» SOURCE PASSAGE
+ + +

Data observability tooling proposes to fill the "job" of continually monitoring data quality, collecting relevant context to debug and prioritize, and alerting the right people. In other words, for teams without a data QA person, data observability should be like data QA in a box. For data teams with a QA function, imagine multiplying the productivity of that person and, by extension, that of the rest of the team.

3. Avoiding costly lapses in data quality

A key use case of data observability is to preserve data quality. High-level estimates of data quality by Gartner propose that quality issues can cost $15 million per year for organizations. Across the US, IBM estimates $3.1 trillion per year in cost from bad data. Here are some poignant examples:

  1. Hawaiian Airlines mistakingly charging customers in dollars rather than miles, resulting in a $674,000 charge to one customer.
  2. The $125 million Mars Climate Orbiter being lost in 1999 because of an English measurement wasn't converted to metric units.

You may not be sending satellites into space, but you (and every data team) is running a complex system with many assumptions. The cost of that system breaking or those assumptions falling through depends on the company. Concretely, the expected cost of data quality depends on how data is used within the company, which no one knows better than you. A simple way to break down the expected cost is to multiply the probability of a quality issue (risk) with the total potential cost.

+ + +

» DATASET EXCERPTS
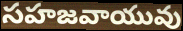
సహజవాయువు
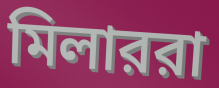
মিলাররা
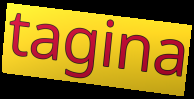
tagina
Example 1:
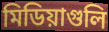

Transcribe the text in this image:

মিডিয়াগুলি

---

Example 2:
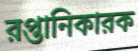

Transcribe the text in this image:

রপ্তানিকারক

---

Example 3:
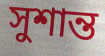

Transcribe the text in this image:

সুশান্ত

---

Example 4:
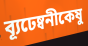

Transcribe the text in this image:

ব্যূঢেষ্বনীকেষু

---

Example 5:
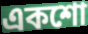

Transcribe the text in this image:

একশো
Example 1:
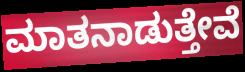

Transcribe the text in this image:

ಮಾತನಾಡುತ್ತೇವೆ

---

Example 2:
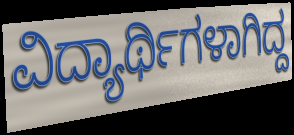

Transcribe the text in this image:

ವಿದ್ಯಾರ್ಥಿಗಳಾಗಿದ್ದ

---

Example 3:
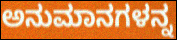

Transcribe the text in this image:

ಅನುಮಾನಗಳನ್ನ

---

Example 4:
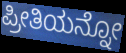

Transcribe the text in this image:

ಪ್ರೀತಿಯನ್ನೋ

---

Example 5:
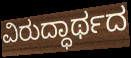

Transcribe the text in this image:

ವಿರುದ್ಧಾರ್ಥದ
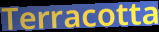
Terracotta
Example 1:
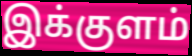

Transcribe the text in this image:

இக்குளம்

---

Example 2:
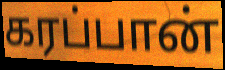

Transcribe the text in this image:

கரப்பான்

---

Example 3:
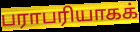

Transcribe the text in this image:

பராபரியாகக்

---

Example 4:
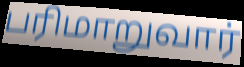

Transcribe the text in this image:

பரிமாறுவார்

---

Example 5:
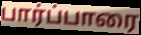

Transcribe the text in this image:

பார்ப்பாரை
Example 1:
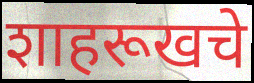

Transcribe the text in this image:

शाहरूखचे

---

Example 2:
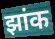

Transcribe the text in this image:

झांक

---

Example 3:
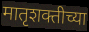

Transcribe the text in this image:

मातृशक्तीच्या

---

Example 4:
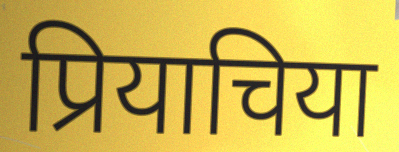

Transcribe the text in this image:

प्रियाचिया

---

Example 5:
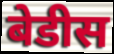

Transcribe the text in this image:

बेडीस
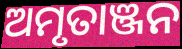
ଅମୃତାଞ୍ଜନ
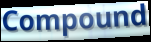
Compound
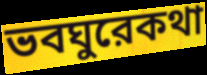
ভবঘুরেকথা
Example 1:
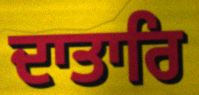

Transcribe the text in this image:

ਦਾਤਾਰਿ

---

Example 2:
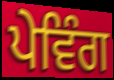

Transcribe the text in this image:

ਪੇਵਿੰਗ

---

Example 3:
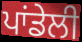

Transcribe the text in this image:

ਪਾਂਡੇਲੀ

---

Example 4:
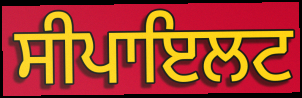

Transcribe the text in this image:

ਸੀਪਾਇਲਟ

+ + +

» TASKS FOR THIS EXERCISE
• A. Answer these about the data observability passage, one line each:
(i) How much per year does Gartner say quality issues can cost organizations?
(ii) In what year was the Mars Climate Orbiter lost?
(iii) How large was the charge to one Hawaiian Airlines customer?
• B. Using the data observability passage, explain in one to three sentences why the expected cost of data quality differs from company to company.
• C. Write the next paragraph of the data observability passage, picking up right after its final sentence.

» TASK ANSWERS
• A.
(i) $15 million
(ii) 1999
(iii) $674,000

• B. Every data team runs a complex system with many assumptions, and what it costs when that system breaks or those assumptions fail depends on the company. Concretely, the expected cost of data quality depends on how data is used within the company.

• C.
Here are some examples based on real-life cases to map to:

  1. An e-commerce company uses machine learning to recommend merchandise to a customer. That model is maintained by a large team of data scientists. Yet, because that model is a black box with high-dimensional inputs, it fails to recommend certain types of merchandise to customers. If potential lost revenue comes in to $100K/day for 5 days, and the risk of this particular model failure is 50% throughout all time, then the cost is 50% * $100K = $50K.
  2. A growth-stage SaaS company uses reverse ETL to send data into Salesforce, which contains an automation to automatically message product-qualified leads (PQLs). Because the product team changed the format of event names a week ago, new customers aren't logging events. As a result, potential PQLs. For a company with $50000 in new bookings every day ($18.250 ARR a year), a loss of 30% conversion for 3 days is a cost of $45K. If the risk of this failure is 100% at some point (if you've worked with product analytics data, you know this is realistic), then the cost is $45K.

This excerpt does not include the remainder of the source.